9. It is on this basis that the charge may now be considered. Admittedly the workman had taken advance on 22.4.1994. Till November 1994 he did not purchased the vehicle, inspite of the communication and various letters addressed by the Management to the workman. The only communication to the Management is of 16.11.1994. After the show cause notice was issued on 25.10.1994 he was asked as to why he should not be charged for misconduct. It is only after that did not workman place an order for purchase of a vehicle. The vehicle purchased was not initially hypothecated to the Petitioners but in favour of another financer. The hypothecation in the registration certificate was in the name of M/s. Ajmani Enterprises Motor Finance. It cannot be said considering the delay between sanction of the loan, the orders for purchase of the vehicle and the fact that workman was compelled to take loan from Finance Corporation for finance of the vehicle that the elements of the fraudulent misconduct were not established. In my opinion therefore, the findings of the Disciplinary authority in the first Enquiry or for that matter of the Second Enquiry cannot be faulted with. The charge against the workman amounted to a misconduct and was proved.
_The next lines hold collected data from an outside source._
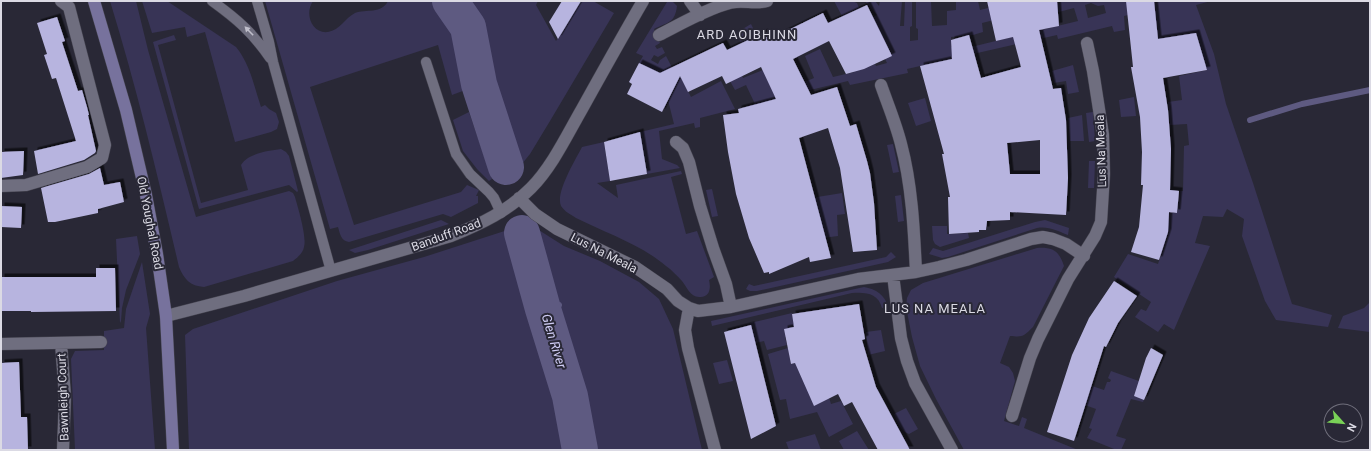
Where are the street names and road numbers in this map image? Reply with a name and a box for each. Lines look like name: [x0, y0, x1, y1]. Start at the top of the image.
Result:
street label: Lus Na Meala: [1093, 114, 1109, 188]
street label: Old Youghal Road: [134, 175, 166, 271]
street label: Banduff Road: [409, 216, 483, 254]
street label: Lus Na Meala: [568, 230, 640, 276]
street label: Bawnleigh Court: [54, 353, 72, 441]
The mere fact that the loan was recovered with penal interest or that the workman was not entitled to a loan for another period of five years has no bearing on the act of misconduct. The misconduct is taking a loan and not using it for the purpose of which it was advanced. The money advanced as a benefit at a concessional rate of interest had to be used for the purpose for which it was advanced within a reasonable time. Failure to do so would amount to misconduct. The finding and consequently the orders of the Tribunal to that extent must be set aside.
10. Once having said so, the question is what the quantum of punishment to be imposed. It is true that ordinarily a writ court does not enter into the area of punishment imposed unless for good reasons. In the instant case, the loan advanced to workman was carrying interest of 2.5%. On account of default and even before the show cause notice, the Petitioners were recovering interest from the workman at the rate as high as 25.75% as on 29.6.1994. The entire amount has been recovered from the salary of the workman. By the second enquiry the punishment sought to be imposed was demotion to the Lower grade and consequent reduction of basic salary from Rs.2997/- to Rs.2961/-. To my mind considering what is set out the reduction to the lower grade would be harsh and disproportionate to the misconduct alleged and proved on the facts and circumstances herein. At the highest, considering the nature of the offence of which this court has held the respondent to be guilty, the ends of justice will be met if punishment is imposed by denying one increment in the time scale for a period of one year.
Rule made absolute accordingly. No order as to costs.